Entries from a dataset:
****

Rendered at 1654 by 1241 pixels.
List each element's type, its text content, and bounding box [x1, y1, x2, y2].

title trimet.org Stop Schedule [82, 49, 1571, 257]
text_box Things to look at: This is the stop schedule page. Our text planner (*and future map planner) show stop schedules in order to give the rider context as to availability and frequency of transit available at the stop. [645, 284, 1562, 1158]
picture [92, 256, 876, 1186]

****

* _YOUR INSTRUCTIONS_: Reproduce every one of the lines above verbatim.

* _SOLUTION TO THIS PROBLEM_:
Rendered at 1654 by 1241 pixels.
List each element's type, its text content, and bounding box [x1, y1, x2, y2].

title trimet.org Stop Schedule [82, 49, 1571, 257]
text_box Things to look at: This is the stop schedule page. Our text planner (*and future map planner) show stop schedules in order to give the rider context as to availability and frequency of transit available at the stop. [645, 284, 1562, 1158]
picture [92, 256, 876, 1186]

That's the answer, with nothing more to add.